Text to read:
I believe they already know the problem and don't want to release information that would help certify a class action suit. I have read reputable reporting that they fixed this in later cars but did not think it was bad enough to recall earlier ones.
In other words, it would help everyone except Toyota, which is why they are playing games.
Right now, there are lots of people who blame driver error, and the recalls that have been detailed are physical rearrangement of the brake, floor mat, or other parts in that area. All of this could be a distraction from faulty code. I have read of an update which gives brake priority over anything else, but drivers report that doesn't fix the problem.
Ultimately, what I conclude is that Toyota has a general idea of where the fault is, and is selling a product known to have potential safety risks, but is making fixes without knowing if that is the true root cause. If that comes out, Toyota will probably be forced to halt sales until they can fully document and prove the cause is known and the issue has been fixed for good.
In other words, if someone else solves the problem, Toyota USA is going to take a huge hit. So you release the parts you're sure don't reveal anything until the NHTSA orders all doata be handed over.
There are reasons why you might want to do that, usually it's high-performance drivers. Is your mother on the NASCAR or demolition derby circuit?
If not then the usual explanation is that it's best to learn in an automatic using one foot, so that if you ever have to drive a manual you're used to switching and dedicate your other foot to the clutch. Your mother, having driven for a number of years the way she does, is probably better off not changing because it's all automatic, and re-learning tasks like that can cause lock-up in an unexpected situation when your brain decides which path to choose. If you look at recent research on the "choke" phenomenon, usually in sports, the explanation is that you practice something a million times and it's just natural, muscle memory. When your free throw determines whether your team loses or goes into overtime, you think about it consciously, overriding the smoothness of muscle memory. You probably don't want your mom to choke.
The only reason it would be unsafe is if she were driving an unpatched Toyota, where the brake is not set as the override, and the computer can choose to honor the accelerator instead of the brake if they are both pressed, and if she ever presses both at the same time. It's your mom, so have her drive you somewhere and watch her feet.
To support you - there was a grounding of airplanes a while back when I was about to travel for business. Some of us had flights on the type of plane which was grounded, so I was following this quite closely. I jokingly sent a link to my brother, asking him if these were the planes he was making oil pumps for, expecting him to interpret it as "your little brother is blaming you for airplane accidents, ha ha you litle snot."
His reply was, paraphrased, actually yes. We keep getting failure reports, but when the company returns the part to us we can't make it fail unless we operate it out of spec. Customer said the oil pump has to operate in this temperature and pressure range, and all of the other details. When we look at other parts in the same plane they look like they are operating above temperature spec, leading us to think you're operating our pumps outside of the spec. Raise the temperature and it fails in exactly the way you describe. Customer of course says no, the temperature is controlled and doesn't exceed the spec, your part is faulty.

Problem statement:
Retype the Toyota brake commentary from "His reply was, paraphrased, actually" up to and including "part is faulty.", keeping every word, spelling, and punctuation mark unchanged.

Provided material:
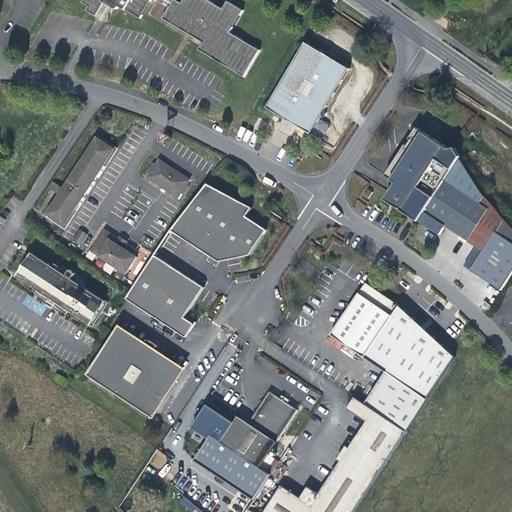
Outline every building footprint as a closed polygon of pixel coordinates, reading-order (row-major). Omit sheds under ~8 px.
[(84,0),(83,2),(89,7),(87,11),(97,17),(96,18),(105,23),(114,8),(115,9),(116,9),(117,9),(118,8),(119,8),(120,7),(141,19),(152,0),(154,0),(156,1),(156,0),(161,0),(169,5),(171,0),(84,0)] [(173,0),(174,0),(173,0),(171,0),(169,5),(171,6),(163,19),(203,43),(199,50),(244,77),(261,50),(231,32),(244,11),(228,1),(224,9),(208,0),(184,0),(182,4),(176,0),(173,0)] [(311,134),(322,141),(329,128),(328,125),(320,119),(324,118),(326,114),(326,110),(350,69),(306,42),(267,108),(311,134)] [(461,157),(456,148),(450,149),(417,128),(410,139),(412,140),(408,145),(407,144),(386,176),(397,183),(386,200),(419,221),(460,159),(461,157)] [(333,148),(340,137),(333,133),(330,134),(325,143),(333,148)] [(65,225),(116,149),(98,137),(64,189),(54,182),(50,188),(60,195),(47,214),(65,225)] [(469,241),(490,209),(481,203),(485,197),(481,191),(460,159),(419,221),(437,233),(440,229),(443,231),(446,226),(469,241)] [(151,173),(148,178),(178,197),(181,193),(187,184),(190,180),(160,160),(157,164),(151,173)] [(151,173),(157,164),(154,162),(148,171),(151,173)] [(247,205),(208,184),(172,230),(219,262),(250,255),(267,230),(247,216),(252,208),(247,205)] [(187,184),(181,193),(184,195),(190,186),(187,184)] [(365,196),(369,199),(373,192),(369,190),(365,196)] [(505,220),(497,232),(511,241),(511,228),(505,220)] [(139,246),(128,239),(130,237),(123,233),(122,235),(108,226),(94,246),(129,269),(140,253),(136,251),(139,246)] [(79,229),(72,241),(81,246),(88,234),(79,229)] [(464,266),(502,291),(511,275),(511,241),(497,232),(485,251),(477,246),(464,266)] [(15,275),(39,290),(40,288),(19,274),(32,255),(53,269),(54,267),(31,251),(15,275)] [(32,255),(19,274),(40,288),(72,309),(93,323),(106,304),(84,290),(53,269),(32,255)] [(131,292),(127,298),(186,338),(195,324),(185,317),(205,287),(155,255),(131,292)] [(54,267),(53,269),(84,290),(86,287),(88,285),(75,276),(77,273),(71,269),(69,272),(56,264),(54,267)] [(124,277),(127,272),(120,267),(117,272),(124,277)] [(407,431),(456,357),(400,306),(367,283),(332,335),(386,372),(365,404),(370,407),(407,431)] [(109,303),(86,287),(84,290),(106,304),(93,323),(72,309),(70,311),(94,326),(109,303)] [(70,311),(72,309),(40,288),(39,290),(37,293),(50,302),(48,304),(54,308),(55,306),(68,314),(70,311)] [(135,340),(121,330),(93,373),(88,375),(155,419),(155,414),(183,371),(168,361),(167,362),(156,355),(162,346),(152,339),(146,348),(135,341),(135,340)] [(236,421),(222,442),(260,468),(299,410),(288,403),(289,402),(289,399),(284,396),(282,397),(281,399),(270,392),(250,423),(239,416),(236,421)] [(365,404),(356,397),(348,409),(367,422),(370,417),(366,414),(370,407),(365,404)] [(264,511),(354,511),(407,431),(370,407),(366,414),(370,417),(367,422),(350,447),(347,446),(338,459),(341,462),(320,494),(309,487),(301,498),(282,485),(264,511)] [(193,511),(196,505),(182,498),(179,503),(193,511)]
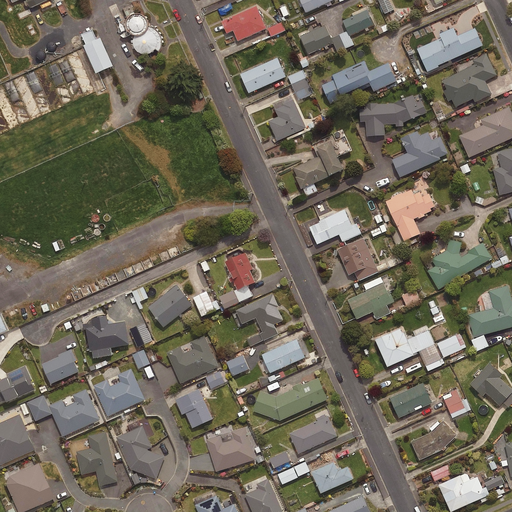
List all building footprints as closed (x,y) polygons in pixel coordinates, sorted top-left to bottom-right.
[(11,0),(14,5),(24,0),(34,0),(38,8),(53,2),(52,0),(11,0)] [(329,0),(300,0),(306,11),(329,0)] [(395,10),(390,0),(380,0),(379,1),(385,15),(395,10)] [(269,31),(259,8),(224,24),(229,36),(235,33),(240,44),(269,31)] [(374,23),(367,8),(343,19),(349,34),(374,23)] [(135,38),(134,46),(136,51),(139,55),(143,57),(148,58),(153,58),(158,55),(161,52),(163,47),(162,39),(160,35),(156,32),(150,30),(149,24),(148,21),(145,19),(141,17),(136,17),(132,19),(130,22),(128,26),(128,29),(129,33),(132,36),(135,38)] [(286,31),(283,24),(269,29),(272,37),(286,31)] [(332,41),(325,24),(300,35),(308,52),(332,41)] [(437,66),(482,46),(474,28),(456,35),(452,27),(438,34),(440,39),(416,49),(426,72),(437,67),(437,66)] [(354,46),(348,32),(333,39),(339,53),(354,46)] [(95,33),(84,38),(88,48),(86,49),(99,77),(116,69),(103,41),(100,43),(95,33)] [(496,75),(485,53),(471,60),(473,64),(440,81),(445,90),(442,92),(447,102),(450,100),(454,107),(472,98),(474,102),(491,94),(484,81),(496,75)] [(285,75),(277,56),(240,72),(248,92),(285,75)] [(396,80),(388,62),(369,70),(364,59),(332,73),(334,78),(322,84),(330,103),(342,97),(340,93),(369,80),(373,90),(396,80)] [(314,94),(304,71),(289,77),(300,100),(314,94)] [(416,102),(413,94),(394,102),(378,103),(378,101),(365,102),(365,106),(359,107),(360,120),(365,120),(366,135),(385,134),(384,123),(396,123),(396,125),(403,125),(403,121),(427,111),(422,100),(416,102)] [(306,126),(293,98),(282,103),(283,104),(275,108),(278,115),(268,119),(277,139),(306,126)] [(511,136),(511,112),(509,105),(481,118),(483,123),(459,134),(469,156),(511,136)] [(448,153),(440,135),(432,139),(428,131),(419,135),(417,130),(402,137),(408,152),(392,159),(400,176),(441,158),(440,156),(448,153)] [(343,168),(330,138),(316,145),(320,154),(293,166),(297,174),(295,175),(300,187),(343,168)] [(511,146),(498,150),(502,166),(493,168),(500,194),(511,190),(511,146)] [(414,193),(411,188),(385,200),(404,240),(420,232),(414,218),(418,216),(419,217),(425,214),(424,213),(431,210),(430,207),(435,205),(429,192),(423,195),(421,190),(414,193)] [(353,227),(344,208),(319,219),(320,221),(309,225),(317,243),(353,227)] [(388,231),(385,225),(371,231),(374,237),(388,231)] [(379,271),(363,237),(337,248),(349,274),(354,271),(358,280),(379,271)] [(492,257),(483,241),(467,250),(468,252),(461,255),(459,252),(462,241),(449,239),(447,249),(431,258),(435,265),(427,269),(438,288),(492,257)] [(253,268),(245,251),(225,261),(238,288),(255,281),(250,269),(253,268)] [(395,300),(389,288),(387,289),(383,281),(346,299),(356,318),(372,310),(376,319),(390,312),(387,304),(395,300)] [(193,304),(177,284),(148,306),(163,326),(193,304)] [(511,298),(508,284),(489,289),(494,307),(468,314),(474,336),(511,326),(511,298)] [(144,288),(134,293),(141,310),(145,308),(142,302),(149,299),(144,288)] [(279,305),(273,292),(235,309),(241,323),(256,317),(261,329),(283,319),(277,306),(279,305)] [(216,312),(208,293),(195,299),(203,318),(216,312)] [(142,316),(138,306),(132,309),(136,318),(142,316)] [(0,337),(12,332),(4,315),(0,316),(0,337)] [(106,315),(93,317),(94,326),(85,327),(89,350),(91,350),(92,357),(112,354),(110,347),(129,343),(125,320),(107,323),(106,315)] [(387,365),(413,353),(401,326),(375,338),(387,365)] [(218,366),(204,335),(191,341),(194,348),(183,353),(180,346),(167,352),(181,382),(218,366)] [(305,356),(297,338),(261,354),(270,372),(305,356)] [(76,359),(71,348),(58,354),(59,355),(41,363),(50,383),(78,370),(73,361),(76,359)] [(151,365),(145,351),(134,355),(139,369),(151,365)] [(242,354),(226,361),(232,375),(249,368),(242,354)] [(502,373),(489,361),(470,383),(483,395),(486,392),(500,404),(511,390),(511,387),(499,376),(502,373)] [(31,378),(25,364),(6,373),(7,374),(0,377),(0,401),(5,399),(6,401),(34,388),(30,378),(31,378)] [(145,398),(131,368),(117,374),(120,381),(110,385),(107,378),(94,384),(108,415),(145,398)] [(227,383),(222,372),(207,378),(212,389),(227,383)] [(328,398),(318,377),(276,396),(260,390),(253,410),(280,420),(328,398)] [(432,402),(423,382),(390,397),(399,417),(432,402)] [(232,394),(228,386),(221,389),(225,397),(232,394)] [(99,419),(86,388),(72,394),(75,401),(65,405),(62,399),(49,405),(62,435),(99,419)] [(212,418),(199,388),(175,399),(182,414),(185,412),(192,427),(212,418)] [(463,402),(458,390),(444,396),(454,419),(472,411),(467,400),(463,402)] [(0,464),(35,449),(19,413),(0,421),(0,464)] [(337,435),(328,415),(289,432),(298,453),(337,435)] [(457,434),(443,419),(429,432),(411,440),(419,459),(441,449),(457,434)] [(152,446),(142,424),(116,436),(130,468),(156,478),(164,456),(147,449),(147,448),(152,446)] [(255,458),(245,426),(231,431),(233,438),(222,441),(220,435),(206,439),(216,470),(255,458)] [(117,480),(106,431),(88,435),(91,447),(76,451),(81,473),(96,470),(99,485),(117,480)] [(291,462),(287,453),(271,460),(275,469),(291,462)] [(338,470),(334,461),(311,471),(321,492),(353,478),(348,466),(338,470)] [(496,461),(489,463),(492,472),(499,470),(496,461)] [(22,511),(53,499),(37,463),(7,476),(4,484),(16,511),(22,511)] [(311,473),(306,463),(279,475),(284,485),(311,473)] [(453,474),(449,466),(432,473),(436,482),(453,474)] [(489,494),(486,486),(476,490),(471,478),(463,482),(460,474),(438,484),(451,511),(489,494)] [(283,511),(268,477),(256,483),(258,487),(245,493),(253,511),(283,511)] [(505,484),(502,477),(487,484),(490,491),(505,484)] [(216,494),(194,504),(197,511),(237,511),(234,503),(222,508),(216,494)] [(370,511),(362,495),(328,510),(328,511),(370,511)]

Written answer:
His reply was, paraphrased, actually yes. We keep getting failure reports, but when the company returns the part to us we can't make it fail unless we operate it out of spec. Customer said the oil pump has to operate in this temperature and pressure range, and all of the other details. When we look at other parts in the same plane they look like they are operating above temperature spec, leading us to think you're operating our pumps outside of the spec. Raise the temperature and it fails in exactly the way you describe. Customer of course says no, the temperature is controlled and doesn't exceed the spec, your part is faulty.